* [ASSIGNED TASK]: List every line below containing "coordinate".

* [RECORD SET]:
┌──

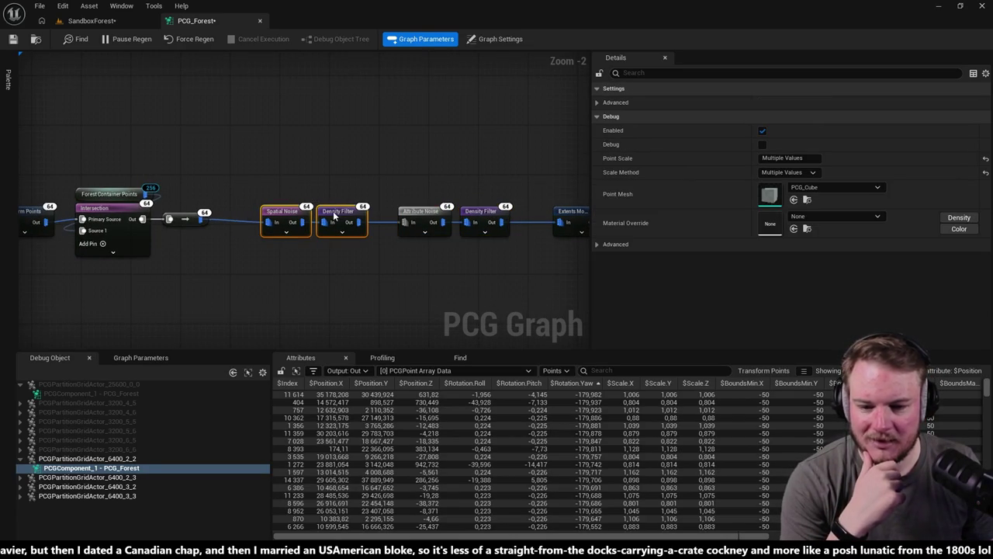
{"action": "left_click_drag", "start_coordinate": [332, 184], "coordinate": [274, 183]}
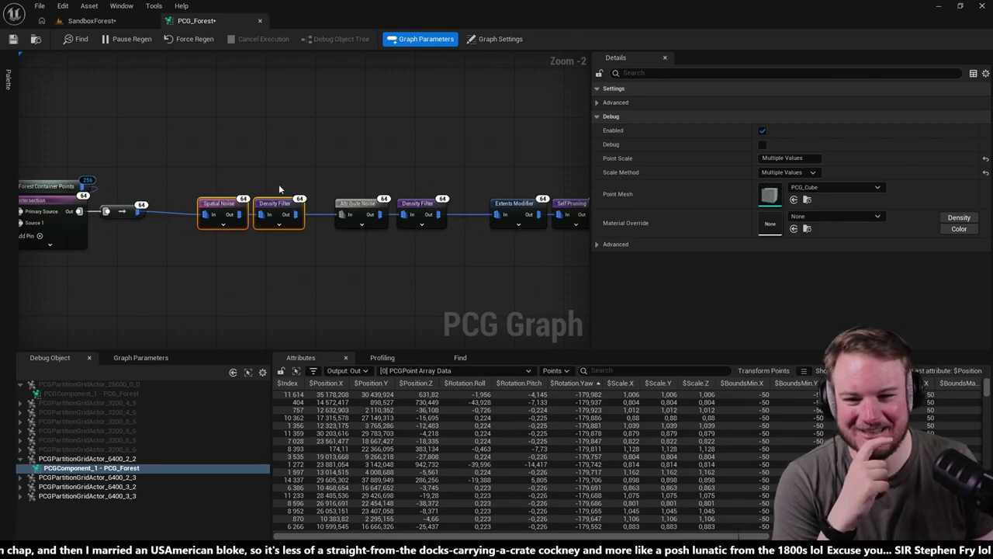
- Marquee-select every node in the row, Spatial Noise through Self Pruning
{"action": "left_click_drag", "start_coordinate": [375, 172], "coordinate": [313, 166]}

└──
┌──

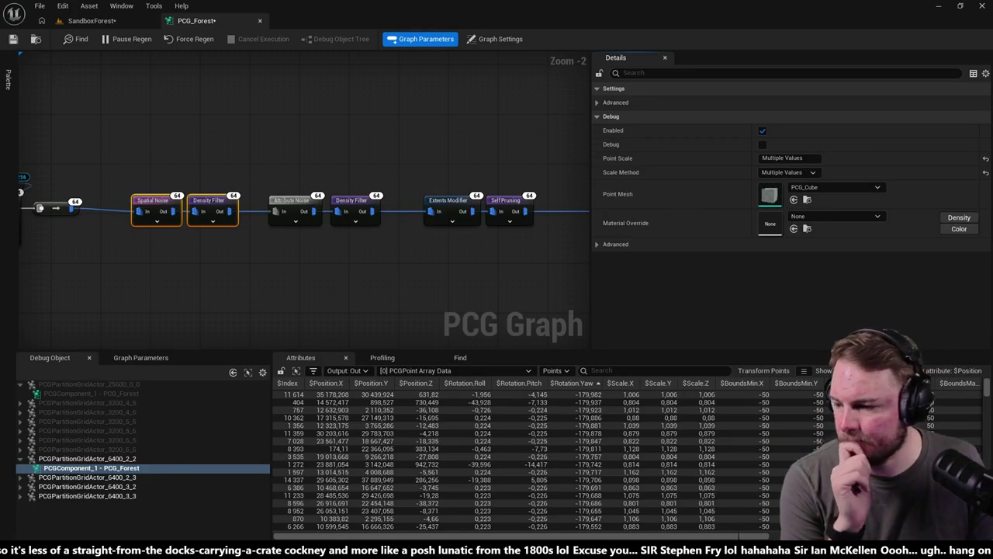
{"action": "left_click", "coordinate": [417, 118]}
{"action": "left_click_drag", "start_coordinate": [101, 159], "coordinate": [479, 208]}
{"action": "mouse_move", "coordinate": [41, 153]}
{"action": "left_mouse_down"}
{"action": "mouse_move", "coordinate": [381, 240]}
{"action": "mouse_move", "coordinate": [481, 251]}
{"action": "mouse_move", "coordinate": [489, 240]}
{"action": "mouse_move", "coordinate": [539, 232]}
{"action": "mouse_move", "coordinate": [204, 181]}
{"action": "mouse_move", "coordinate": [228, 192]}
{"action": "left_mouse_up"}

└──

* [PROBLEM SOLUTION]:
{"action": "left_click_drag", "start_coordinate": [332, 184], "coordinate": [274, 183]}
{"action": "left_click_drag", "start_coordinate": [375, 172], "coordinate": [313, 166]}
{"action": "left_click", "coordinate": [417, 118]}
{"action": "left_click_drag", "start_coordinate": [101, 159], "coordinate": [479, 208]}
{"action": "mouse_move", "coordinate": [41, 153]}
{"action": "mouse_move", "coordinate": [381, 240]}
{"action": "mouse_move", "coordinate": [481, 251]}
{"action": "mouse_move", "coordinate": [489, 240]}
{"action": "mouse_move", "coordinate": [539, 232]}
{"action": "mouse_move", "coordinate": [204, 181]}
{"action": "mouse_move", "coordinate": [228, 192]}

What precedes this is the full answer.